Well, it is a couple of years time we have to look to compete anyway, so mass parrallel product at that time could be timely. They have hardware investors, who bring processes (and the design of instruction sets are generally optimised sepetate from process). RISC V is meant to be a practically optimised implementation instead of a research vehicle (which they acuse others of coming from). 4 tiers of storage and accelerators are not such an issue, support for these tend to be add on circuitry hardware partners already have. Besides, a lot of processing does not need much past local array memory and local storage, to start with. This simple grid like processing is less complex allowing more cores per area, but you have to be able to break down the processing into streams. Low energy products tend to use low energy processes that are larger than 7nm, which is very leaky. This ditectly affects how many cores in the array. That is why many mass arrays are clocked so relatively low compared to simple numbered cored products based on start of the art products. It is where they are likely deliberately aiming it for the markets they are aiming it. A much tighter optimised instruction set drastically reduces transistor accounts (look at the size of x86 in comparison) but math units dwarf that anyway, and where are all the extra complete data instructions support like you can get with ARM and x,86 since MMX and SSE? But this is the start to a better future, not the end.

We can't cut it off because there is an existing worse solution, how will we get better ones. The competition motivates the existing solutions to get better. But let's be realistic, how many times has Intel announced something that did not pan out. Larrabee, really low powered cores delivered years ago, FPGA whatever, others can do that.
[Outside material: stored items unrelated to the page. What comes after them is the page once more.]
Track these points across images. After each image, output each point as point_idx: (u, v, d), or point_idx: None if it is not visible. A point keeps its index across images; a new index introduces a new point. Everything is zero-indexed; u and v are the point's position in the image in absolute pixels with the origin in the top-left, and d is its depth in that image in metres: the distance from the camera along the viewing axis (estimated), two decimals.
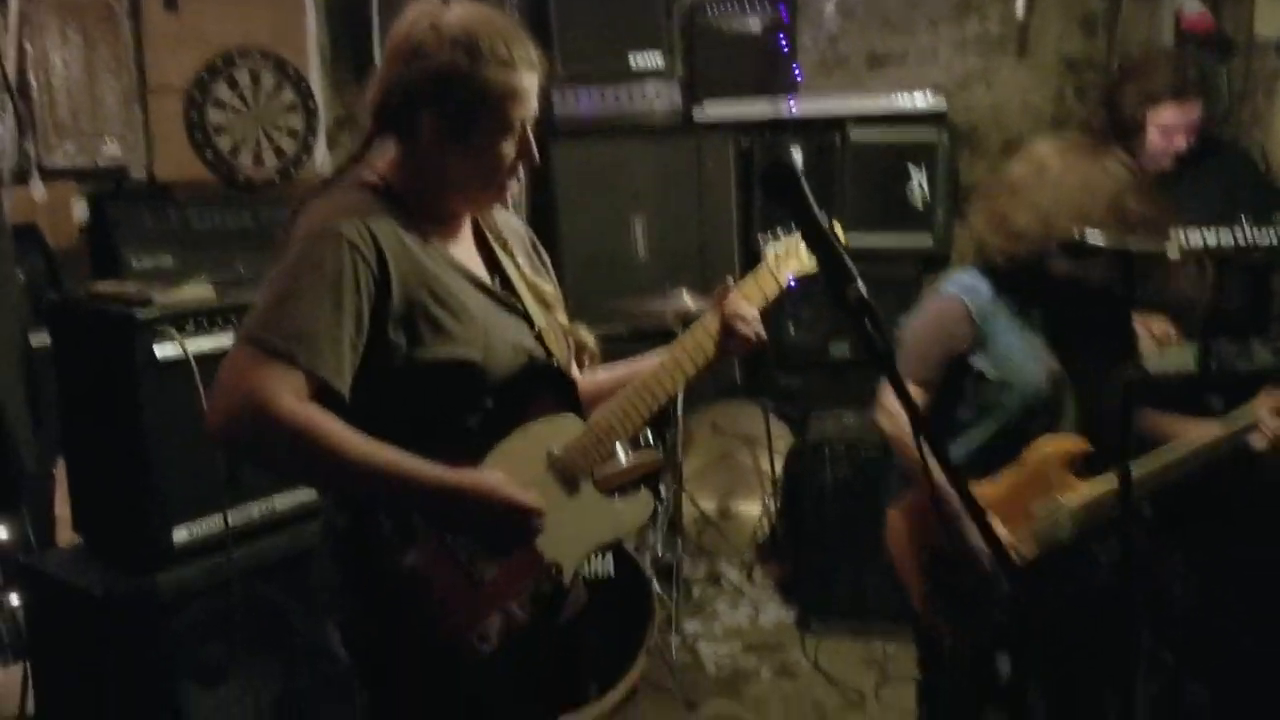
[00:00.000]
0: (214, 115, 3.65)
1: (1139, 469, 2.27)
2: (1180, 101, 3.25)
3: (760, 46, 4.43)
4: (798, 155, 4.41)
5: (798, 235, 1.92)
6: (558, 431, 1.78)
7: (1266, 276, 3.38)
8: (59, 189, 3.38)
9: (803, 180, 1.48)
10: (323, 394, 1.59)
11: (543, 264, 1.98)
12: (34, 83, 3.28)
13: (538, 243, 2.01)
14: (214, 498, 2.34)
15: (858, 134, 4.29)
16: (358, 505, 1.70)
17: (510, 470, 1.69)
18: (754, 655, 3.81)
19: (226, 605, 2.32)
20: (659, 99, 4.46)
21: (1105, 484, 2.32)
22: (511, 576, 1.70)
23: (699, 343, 1.89)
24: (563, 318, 1.92)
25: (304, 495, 2.54)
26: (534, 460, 1.75)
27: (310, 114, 3.88)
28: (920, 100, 4.26)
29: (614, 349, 2.04)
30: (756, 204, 4.45)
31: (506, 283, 1.83)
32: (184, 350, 2.31)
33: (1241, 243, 2.78)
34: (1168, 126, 3.26)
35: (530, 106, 1.71)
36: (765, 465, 4.44)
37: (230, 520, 2.35)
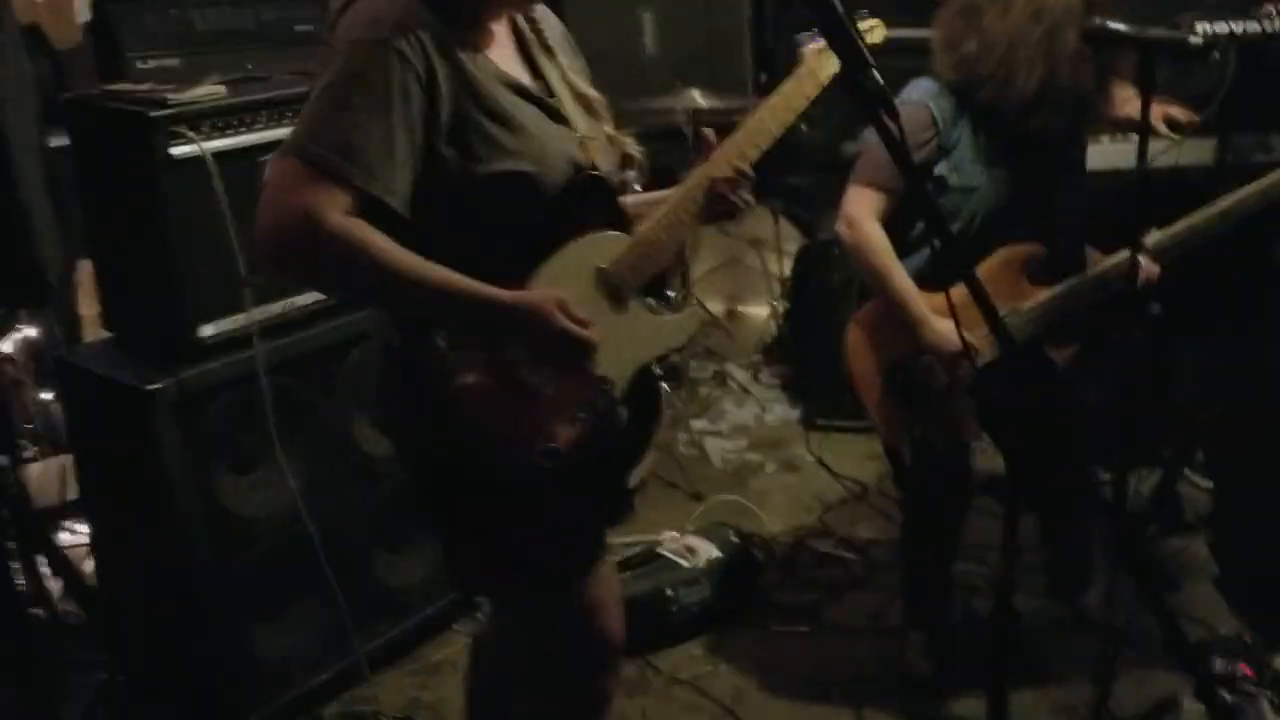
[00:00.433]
0: None
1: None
2: None
3: None
4: None
5: None
6: (605, 247, 1.75)
7: None
8: None
9: None
10: (373, 211, 1.56)
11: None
12: None
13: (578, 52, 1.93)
14: (238, 295, 2.40)
15: None
16: (412, 323, 1.68)
17: (557, 287, 1.67)
18: (759, 451, 3.96)
19: (253, 397, 2.41)
20: None
21: (1059, 289, 2.43)
22: (566, 392, 1.70)
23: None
24: (609, 126, 1.86)
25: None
26: (583, 277, 1.72)
27: None
28: None
29: None
30: None
31: (549, 91, 1.77)
32: (201, 149, 2.32)
33: (1269, 30, 2.75)
34: None
35: None
36: (774, 267, 4.49)
37: (254, 317, 2.42)
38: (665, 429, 3.73)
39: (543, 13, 1.85)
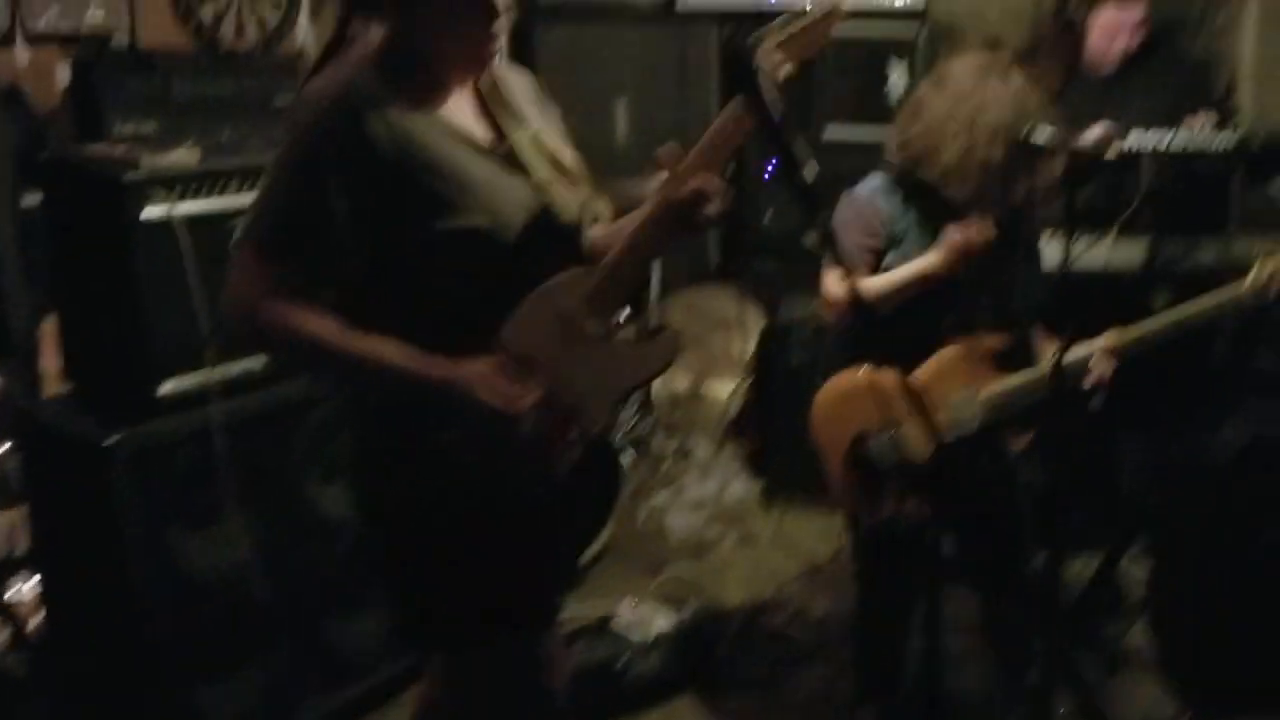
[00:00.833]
0: None
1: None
2: (1121, 2, 3.28)
3: None
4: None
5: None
6: (572, 285, 1.76)
7: (1226, 176, 3.46)
8: (43, 53, 3.40)
9: (759, 69, 1.56)
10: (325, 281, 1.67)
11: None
12: None
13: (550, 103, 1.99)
14: (200, 354, 2.44)
15: (839, 26, 4.29)
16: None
17: (529, 333, 1.71)
18: (718, 525, 3.98)
19: (211, 455, 2.43)
20: None
21: (1014, 379, 2.52)
22: (546, 432, 1.73)
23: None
24: (584, 183, 1.88)
25: None
26: (551, 318, 1.74)
27: None
28: None
29: None
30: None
31: (509, 146, 1.80)
32: (171, 212, 2.38)
33: (1189, 146, 2.89)
34: (1109, 27, 3.30)
35: None
36: (738, 347, 4.58)
37: (214, 376, 2.45)
38: (627, 501, 3.76)
39: (506, 71, 1.89)
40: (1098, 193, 2.78)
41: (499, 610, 1.82)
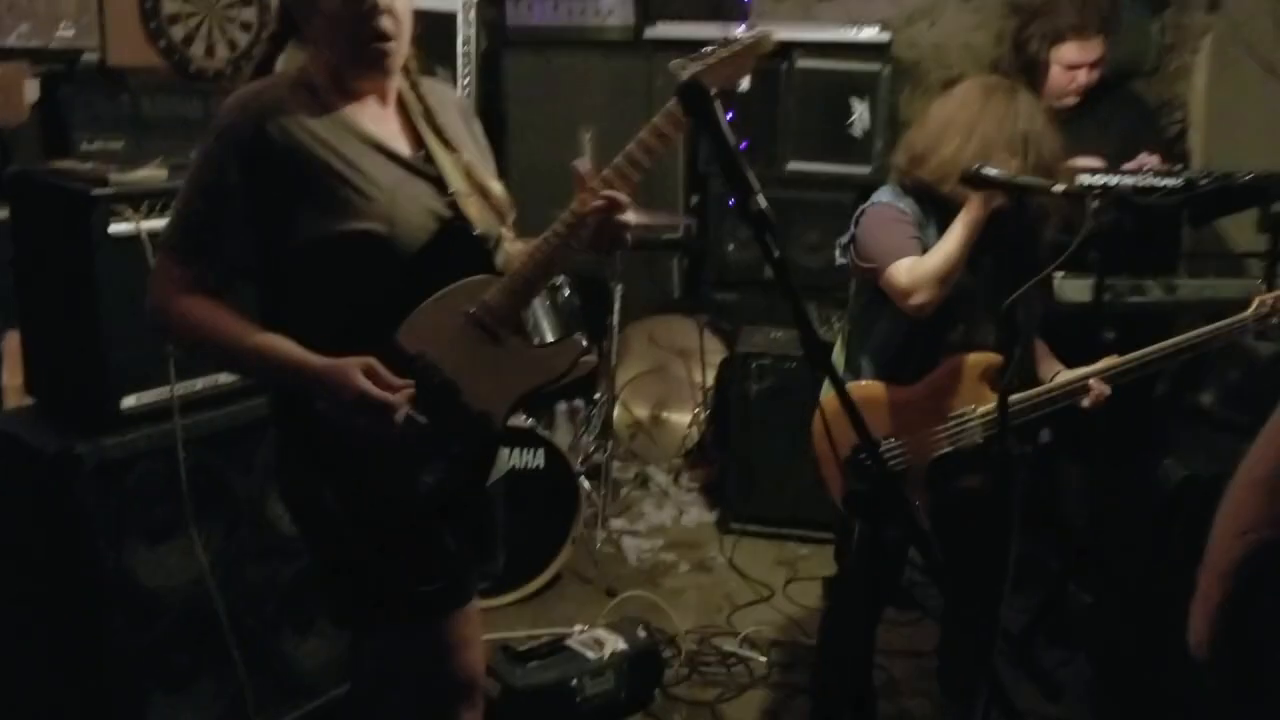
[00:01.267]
0: (168, 4, 3.68)
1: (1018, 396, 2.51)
2: (1082, 39, 3.37)
3: None
4: (744, 80, 4.52)
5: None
6: (473, 290, 1.85)
7: (1176, 216, 3.56)
8: (12, 69, 3.42)
9: (713, 100, 1.63)
10: (239, 278, 1.81)
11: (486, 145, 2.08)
12: None
13: (476, 120, 2.09)
14: (161, 369, 2.46)
15: (804, 62, 4.41)
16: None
17: (426, 333, 1.81)
18: (674, 551, 4.03)
19: (171, 470, 2.45)
20: (612, 15, 4.56)
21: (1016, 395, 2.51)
22: (441, 429, 1.82)
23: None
24: (507, 218, 1.98)
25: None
26: (450, 320, 1.83)
27: (264, 8, 3.92)
28: (866, 33, 4.39)
29: None
30: None
31: (428, 157, 1.89)
32: (138, 229, 2.41)
33: (1138, 185, 2.98)
34: (1070, 64, 3.39)
35: None
36: (698, 377, 4.64)
37: (175, 391, 2.47)
38: (584, 526, 3.80)
39: (432, 88, 1.98)
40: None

What about AMD combining CPU and GPU, I was wondering how that was supposed to go, and what we have is nice integrated mobile chips. Unless you drastically abandon past inefficencies, you are going to be ham strung by it. I have secretly kept this to myself for many years but Intel's best choice x86 wise, was ColdFire, only then could they get the actual advantages they want in x86. Look it up, and the design history of where it came from. I however, suspect Intel is finally planning this to compete with Arm. Hence Atom is gone, but I read Apple is planning to use Intel in IPhone. If this is at all correct, then something is afoot.

I can see the advantages. Technically it is an exciting opportunity to start again.